**ПОСТАНОВКА ЗАДАЧИ 1:** Выведите без изменений фрагмент приведенного ниже текста о синкретизме: начните со слов «Особый вид синтеза» и остановитесь после слов «и морального сознания.».

**ДОКУМЕНТ:**
Особый вид синтеза искусств – синкретизм был формой существования древнего искусства. Этой форме синтеза было присуще нерасчлененное, органическое единство разных искусств, еще не отпочковавшихся от единого первородного исторического ствола культуры, которая включала в каждый свой феномен не только зачатки различных видов художественной деятельности, но и зачатки научного, философского, религиозного и морального сознания.

Мировосприятие древнего человека носило синкретический характер, в котором происходило смешение фантазии и реальности, реалистического и символического. Все, что окружало человека, мыслилось как единое целое. Для первобытного человека сверхъестественный мир был тесно связан с природой. Это мистическое единство было основано на том, что сверхъестественное является общим и для природы, и для человека.

**ИСХОДНЫЕ ДАННЫЕ:**
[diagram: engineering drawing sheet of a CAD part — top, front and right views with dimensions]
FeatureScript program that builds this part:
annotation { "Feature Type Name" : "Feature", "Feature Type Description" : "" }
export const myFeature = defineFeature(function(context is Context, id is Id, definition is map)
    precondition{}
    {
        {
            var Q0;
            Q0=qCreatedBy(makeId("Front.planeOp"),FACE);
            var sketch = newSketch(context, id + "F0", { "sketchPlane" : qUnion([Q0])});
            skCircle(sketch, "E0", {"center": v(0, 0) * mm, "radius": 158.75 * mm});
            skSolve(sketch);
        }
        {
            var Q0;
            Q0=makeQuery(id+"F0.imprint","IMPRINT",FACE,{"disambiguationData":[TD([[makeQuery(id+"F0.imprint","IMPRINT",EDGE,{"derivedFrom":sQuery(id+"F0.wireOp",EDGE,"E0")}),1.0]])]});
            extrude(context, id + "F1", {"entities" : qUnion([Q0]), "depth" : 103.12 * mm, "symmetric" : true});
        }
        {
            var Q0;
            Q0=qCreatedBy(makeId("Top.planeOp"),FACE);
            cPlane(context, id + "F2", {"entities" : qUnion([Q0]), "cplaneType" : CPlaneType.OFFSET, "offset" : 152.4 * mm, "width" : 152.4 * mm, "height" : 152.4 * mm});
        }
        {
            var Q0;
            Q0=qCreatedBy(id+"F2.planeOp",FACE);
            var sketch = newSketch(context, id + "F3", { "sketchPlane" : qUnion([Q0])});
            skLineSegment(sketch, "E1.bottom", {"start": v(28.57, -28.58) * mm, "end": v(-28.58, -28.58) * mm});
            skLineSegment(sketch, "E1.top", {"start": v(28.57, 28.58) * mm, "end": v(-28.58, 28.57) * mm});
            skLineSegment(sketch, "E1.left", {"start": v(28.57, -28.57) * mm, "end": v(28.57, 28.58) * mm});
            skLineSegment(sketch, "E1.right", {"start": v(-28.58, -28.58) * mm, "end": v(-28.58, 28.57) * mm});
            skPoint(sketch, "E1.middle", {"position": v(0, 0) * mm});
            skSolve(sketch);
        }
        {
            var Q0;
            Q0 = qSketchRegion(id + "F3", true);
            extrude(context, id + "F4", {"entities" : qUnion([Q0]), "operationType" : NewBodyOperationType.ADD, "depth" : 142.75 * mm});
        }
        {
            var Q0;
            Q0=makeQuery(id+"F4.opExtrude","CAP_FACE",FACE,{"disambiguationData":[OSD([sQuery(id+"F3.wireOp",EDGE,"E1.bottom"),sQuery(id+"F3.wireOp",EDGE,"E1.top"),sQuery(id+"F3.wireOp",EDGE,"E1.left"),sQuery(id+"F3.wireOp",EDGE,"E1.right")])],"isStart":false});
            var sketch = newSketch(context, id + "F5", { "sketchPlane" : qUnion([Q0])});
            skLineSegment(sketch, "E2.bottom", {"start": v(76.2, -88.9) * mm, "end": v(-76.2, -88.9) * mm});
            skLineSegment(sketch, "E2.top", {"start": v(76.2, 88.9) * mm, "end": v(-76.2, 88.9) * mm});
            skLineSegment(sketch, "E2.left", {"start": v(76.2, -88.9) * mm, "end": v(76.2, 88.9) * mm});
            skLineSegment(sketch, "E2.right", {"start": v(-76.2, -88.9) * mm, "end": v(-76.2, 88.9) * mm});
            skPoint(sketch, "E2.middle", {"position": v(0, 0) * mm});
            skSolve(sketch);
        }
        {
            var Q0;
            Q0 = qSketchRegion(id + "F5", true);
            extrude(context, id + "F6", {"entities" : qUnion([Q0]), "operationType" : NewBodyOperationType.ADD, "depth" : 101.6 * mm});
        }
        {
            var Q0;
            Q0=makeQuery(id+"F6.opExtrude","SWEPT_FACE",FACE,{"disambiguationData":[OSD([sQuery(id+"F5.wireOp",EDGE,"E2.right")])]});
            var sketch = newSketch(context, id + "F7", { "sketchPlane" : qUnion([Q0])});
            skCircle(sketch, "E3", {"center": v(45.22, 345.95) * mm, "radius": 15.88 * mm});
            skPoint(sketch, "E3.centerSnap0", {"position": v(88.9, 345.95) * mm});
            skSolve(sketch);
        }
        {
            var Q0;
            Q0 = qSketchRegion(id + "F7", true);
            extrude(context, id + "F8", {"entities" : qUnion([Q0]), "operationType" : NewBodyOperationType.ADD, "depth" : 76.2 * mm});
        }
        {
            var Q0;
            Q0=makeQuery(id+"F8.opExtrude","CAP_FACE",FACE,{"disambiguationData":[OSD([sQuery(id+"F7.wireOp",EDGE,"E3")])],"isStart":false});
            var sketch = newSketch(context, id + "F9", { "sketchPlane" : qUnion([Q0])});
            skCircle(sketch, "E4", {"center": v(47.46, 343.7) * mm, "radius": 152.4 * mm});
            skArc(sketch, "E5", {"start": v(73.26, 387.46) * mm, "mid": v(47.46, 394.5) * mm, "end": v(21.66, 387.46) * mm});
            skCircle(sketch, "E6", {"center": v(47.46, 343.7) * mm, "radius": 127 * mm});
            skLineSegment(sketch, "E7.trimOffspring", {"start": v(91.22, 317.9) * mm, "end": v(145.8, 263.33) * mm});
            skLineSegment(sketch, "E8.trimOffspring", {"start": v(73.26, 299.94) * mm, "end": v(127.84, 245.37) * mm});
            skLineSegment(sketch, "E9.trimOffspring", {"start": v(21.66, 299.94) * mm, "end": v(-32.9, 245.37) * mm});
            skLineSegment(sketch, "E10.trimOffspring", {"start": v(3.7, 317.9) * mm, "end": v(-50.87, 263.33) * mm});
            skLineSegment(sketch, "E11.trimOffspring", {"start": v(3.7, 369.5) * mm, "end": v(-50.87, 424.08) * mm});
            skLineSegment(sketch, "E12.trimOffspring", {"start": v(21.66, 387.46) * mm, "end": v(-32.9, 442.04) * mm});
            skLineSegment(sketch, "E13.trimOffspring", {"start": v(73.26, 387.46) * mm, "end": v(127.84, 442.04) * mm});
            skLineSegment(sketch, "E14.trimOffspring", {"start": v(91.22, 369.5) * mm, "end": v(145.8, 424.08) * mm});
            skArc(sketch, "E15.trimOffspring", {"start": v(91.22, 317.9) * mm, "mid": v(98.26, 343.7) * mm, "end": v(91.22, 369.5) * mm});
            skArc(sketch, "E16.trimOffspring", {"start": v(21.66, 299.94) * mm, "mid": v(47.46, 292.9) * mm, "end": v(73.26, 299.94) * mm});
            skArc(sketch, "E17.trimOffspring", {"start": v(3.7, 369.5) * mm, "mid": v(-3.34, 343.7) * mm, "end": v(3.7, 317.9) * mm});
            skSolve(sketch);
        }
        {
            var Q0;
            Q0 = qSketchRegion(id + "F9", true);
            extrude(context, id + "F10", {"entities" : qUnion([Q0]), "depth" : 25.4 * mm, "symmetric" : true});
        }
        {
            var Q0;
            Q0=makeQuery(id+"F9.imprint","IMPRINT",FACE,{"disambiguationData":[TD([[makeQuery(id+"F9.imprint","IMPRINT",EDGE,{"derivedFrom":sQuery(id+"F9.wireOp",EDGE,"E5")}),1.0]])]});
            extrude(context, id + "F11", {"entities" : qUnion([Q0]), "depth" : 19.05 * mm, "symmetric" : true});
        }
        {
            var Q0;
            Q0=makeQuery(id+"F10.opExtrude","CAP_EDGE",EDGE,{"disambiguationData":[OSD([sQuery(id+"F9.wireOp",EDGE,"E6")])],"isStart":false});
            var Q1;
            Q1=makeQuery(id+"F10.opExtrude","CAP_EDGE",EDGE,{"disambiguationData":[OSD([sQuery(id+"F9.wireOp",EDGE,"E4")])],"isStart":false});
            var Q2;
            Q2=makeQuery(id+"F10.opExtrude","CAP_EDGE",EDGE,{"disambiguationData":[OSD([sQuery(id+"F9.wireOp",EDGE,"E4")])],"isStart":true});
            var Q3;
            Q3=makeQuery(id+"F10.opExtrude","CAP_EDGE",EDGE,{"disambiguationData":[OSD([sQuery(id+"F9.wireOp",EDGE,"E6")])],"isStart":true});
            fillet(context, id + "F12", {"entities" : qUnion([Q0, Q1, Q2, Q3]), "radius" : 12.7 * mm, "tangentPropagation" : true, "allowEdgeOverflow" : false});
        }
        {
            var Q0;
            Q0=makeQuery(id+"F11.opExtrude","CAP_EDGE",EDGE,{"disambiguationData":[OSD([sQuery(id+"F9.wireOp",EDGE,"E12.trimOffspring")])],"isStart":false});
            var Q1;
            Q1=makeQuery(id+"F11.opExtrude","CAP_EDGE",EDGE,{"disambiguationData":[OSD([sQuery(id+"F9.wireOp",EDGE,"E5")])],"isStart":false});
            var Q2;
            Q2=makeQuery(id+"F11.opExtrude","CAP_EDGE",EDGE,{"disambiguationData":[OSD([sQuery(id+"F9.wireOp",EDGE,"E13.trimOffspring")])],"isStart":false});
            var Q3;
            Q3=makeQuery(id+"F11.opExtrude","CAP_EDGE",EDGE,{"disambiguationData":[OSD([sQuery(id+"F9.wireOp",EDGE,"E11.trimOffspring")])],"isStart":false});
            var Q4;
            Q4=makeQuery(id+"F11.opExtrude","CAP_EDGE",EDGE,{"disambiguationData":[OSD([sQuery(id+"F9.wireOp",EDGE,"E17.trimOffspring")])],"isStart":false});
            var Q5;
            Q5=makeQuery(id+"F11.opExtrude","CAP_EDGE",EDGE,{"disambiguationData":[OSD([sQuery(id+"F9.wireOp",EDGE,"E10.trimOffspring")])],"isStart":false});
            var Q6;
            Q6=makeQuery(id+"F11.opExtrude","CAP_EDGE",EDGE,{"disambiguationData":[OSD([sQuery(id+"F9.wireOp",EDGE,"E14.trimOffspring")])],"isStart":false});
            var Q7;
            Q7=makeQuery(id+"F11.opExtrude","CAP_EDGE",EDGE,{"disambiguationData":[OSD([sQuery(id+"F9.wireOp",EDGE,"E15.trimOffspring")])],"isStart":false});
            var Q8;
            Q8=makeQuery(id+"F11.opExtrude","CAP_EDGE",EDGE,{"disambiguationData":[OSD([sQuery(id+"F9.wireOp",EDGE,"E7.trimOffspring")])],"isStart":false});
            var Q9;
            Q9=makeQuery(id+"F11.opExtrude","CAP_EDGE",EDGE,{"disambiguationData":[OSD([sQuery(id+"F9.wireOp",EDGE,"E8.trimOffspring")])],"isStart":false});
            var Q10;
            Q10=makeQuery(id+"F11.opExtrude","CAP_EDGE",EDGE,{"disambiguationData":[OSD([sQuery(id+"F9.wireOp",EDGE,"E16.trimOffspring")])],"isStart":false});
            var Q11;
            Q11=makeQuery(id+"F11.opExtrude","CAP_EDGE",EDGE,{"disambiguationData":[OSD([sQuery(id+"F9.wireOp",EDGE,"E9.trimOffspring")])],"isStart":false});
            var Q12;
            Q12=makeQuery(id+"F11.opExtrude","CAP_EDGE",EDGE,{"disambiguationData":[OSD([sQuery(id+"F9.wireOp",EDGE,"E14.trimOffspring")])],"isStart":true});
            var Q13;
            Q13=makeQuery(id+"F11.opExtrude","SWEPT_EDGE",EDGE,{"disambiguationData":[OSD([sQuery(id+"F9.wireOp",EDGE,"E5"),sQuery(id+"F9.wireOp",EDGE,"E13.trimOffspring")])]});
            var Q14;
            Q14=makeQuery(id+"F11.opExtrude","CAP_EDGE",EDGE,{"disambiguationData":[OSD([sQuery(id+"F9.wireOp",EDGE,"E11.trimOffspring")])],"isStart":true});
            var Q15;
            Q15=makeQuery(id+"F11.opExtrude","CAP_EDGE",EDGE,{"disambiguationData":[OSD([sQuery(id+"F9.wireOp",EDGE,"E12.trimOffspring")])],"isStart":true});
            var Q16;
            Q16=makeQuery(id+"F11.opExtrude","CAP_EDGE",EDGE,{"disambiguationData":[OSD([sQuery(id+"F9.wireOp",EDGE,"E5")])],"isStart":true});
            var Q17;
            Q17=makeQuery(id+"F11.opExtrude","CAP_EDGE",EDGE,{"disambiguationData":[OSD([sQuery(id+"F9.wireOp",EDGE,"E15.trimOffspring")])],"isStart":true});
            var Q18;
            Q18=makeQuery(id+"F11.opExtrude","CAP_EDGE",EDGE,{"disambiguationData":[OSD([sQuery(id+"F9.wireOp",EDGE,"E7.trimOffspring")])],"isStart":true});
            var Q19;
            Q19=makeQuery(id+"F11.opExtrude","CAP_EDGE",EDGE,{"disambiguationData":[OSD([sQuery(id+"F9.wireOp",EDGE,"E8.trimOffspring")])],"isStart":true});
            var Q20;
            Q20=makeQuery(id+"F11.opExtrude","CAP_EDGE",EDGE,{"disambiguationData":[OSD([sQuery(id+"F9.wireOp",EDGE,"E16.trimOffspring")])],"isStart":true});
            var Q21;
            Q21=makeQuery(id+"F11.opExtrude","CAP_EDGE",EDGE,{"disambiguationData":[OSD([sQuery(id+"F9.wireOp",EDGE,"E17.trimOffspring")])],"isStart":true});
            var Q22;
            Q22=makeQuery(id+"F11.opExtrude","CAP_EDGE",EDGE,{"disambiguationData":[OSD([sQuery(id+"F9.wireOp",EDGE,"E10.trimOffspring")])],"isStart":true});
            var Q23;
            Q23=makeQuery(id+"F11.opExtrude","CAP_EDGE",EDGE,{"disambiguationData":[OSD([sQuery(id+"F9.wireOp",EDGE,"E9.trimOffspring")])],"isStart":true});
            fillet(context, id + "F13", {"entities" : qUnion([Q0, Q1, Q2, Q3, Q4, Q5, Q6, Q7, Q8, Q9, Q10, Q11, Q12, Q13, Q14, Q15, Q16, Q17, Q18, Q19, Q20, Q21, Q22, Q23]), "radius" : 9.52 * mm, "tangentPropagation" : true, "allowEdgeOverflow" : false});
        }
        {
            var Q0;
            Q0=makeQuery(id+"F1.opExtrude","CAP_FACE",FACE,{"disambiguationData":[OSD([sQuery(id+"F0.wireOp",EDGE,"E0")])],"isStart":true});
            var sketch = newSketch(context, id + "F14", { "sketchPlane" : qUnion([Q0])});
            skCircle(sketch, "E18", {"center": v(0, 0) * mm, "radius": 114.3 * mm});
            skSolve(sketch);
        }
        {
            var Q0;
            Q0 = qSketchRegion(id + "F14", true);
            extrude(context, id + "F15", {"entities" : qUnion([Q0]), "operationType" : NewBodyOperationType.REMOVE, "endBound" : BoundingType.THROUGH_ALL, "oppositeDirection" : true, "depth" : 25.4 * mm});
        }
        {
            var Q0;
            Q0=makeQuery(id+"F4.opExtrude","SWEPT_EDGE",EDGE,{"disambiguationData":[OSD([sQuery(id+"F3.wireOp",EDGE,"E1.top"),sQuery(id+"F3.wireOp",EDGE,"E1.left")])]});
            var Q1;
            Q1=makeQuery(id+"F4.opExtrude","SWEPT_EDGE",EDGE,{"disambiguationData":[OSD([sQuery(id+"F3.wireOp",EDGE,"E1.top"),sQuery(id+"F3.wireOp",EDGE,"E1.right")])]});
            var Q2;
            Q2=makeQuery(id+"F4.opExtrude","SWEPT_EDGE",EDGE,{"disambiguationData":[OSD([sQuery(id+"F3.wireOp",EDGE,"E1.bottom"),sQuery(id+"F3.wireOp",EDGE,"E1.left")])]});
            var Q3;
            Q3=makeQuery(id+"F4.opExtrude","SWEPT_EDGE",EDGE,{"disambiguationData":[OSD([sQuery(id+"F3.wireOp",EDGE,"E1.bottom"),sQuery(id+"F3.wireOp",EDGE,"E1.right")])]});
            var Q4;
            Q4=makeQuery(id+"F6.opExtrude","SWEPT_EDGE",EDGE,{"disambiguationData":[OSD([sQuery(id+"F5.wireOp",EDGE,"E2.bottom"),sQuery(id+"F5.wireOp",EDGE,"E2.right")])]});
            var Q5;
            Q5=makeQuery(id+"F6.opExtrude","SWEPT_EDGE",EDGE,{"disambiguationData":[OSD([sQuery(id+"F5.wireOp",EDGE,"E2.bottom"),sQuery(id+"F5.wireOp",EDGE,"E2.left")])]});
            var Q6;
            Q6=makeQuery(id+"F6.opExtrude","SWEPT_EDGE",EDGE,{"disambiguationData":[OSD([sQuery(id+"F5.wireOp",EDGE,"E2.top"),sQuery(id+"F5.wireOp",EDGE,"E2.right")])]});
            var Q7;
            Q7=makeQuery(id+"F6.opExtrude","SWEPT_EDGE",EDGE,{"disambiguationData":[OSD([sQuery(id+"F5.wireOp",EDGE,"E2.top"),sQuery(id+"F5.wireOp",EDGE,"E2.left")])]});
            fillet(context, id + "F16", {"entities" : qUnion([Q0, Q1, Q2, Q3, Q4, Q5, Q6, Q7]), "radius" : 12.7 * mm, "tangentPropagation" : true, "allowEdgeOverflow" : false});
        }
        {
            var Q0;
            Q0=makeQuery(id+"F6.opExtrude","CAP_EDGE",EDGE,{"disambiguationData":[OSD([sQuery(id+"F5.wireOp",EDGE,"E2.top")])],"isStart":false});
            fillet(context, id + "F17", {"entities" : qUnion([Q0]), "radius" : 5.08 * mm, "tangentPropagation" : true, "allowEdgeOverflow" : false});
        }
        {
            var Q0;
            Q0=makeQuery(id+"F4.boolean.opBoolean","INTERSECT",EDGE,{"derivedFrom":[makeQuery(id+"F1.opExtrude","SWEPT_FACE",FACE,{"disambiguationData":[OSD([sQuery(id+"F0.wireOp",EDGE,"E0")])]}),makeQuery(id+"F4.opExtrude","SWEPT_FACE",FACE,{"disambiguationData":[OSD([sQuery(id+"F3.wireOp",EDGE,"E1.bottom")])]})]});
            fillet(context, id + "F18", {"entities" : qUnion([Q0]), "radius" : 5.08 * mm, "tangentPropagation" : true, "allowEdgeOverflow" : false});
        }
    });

**ПОСТАНОВКА ЗАДАЧИ 2:** Покажите все строки листинга, где встречается строка «skPoint».

**ПОЛНОЕ РЕШЕНИЕ 1:**
Особый вид синтеза искусств – синкретизм был формой существования древнего искусства. Этой форме синтеза было присуще нерасчлененное, органическое единство разных искусств, еще не отпочковавшихся от единого первородного исторического ствола культуры, которая включала в каждый свой феномен не только зачатки различных видов художественной деятельности, но и зачатки научного, философского, религиозного и морального сознания.

**ПОЛНОЕ РЕШЕНИЕ 2:**
            skPoint(sketch, "E1.middle", {"position": v(0, 0) * mm});
            skPoint(sketch, "E2.middle", {"position": v(0, 0) * mm});
            skPoint(sketch, "E3.centerSnap0", {"position": v(88.9, 345.95) * mm});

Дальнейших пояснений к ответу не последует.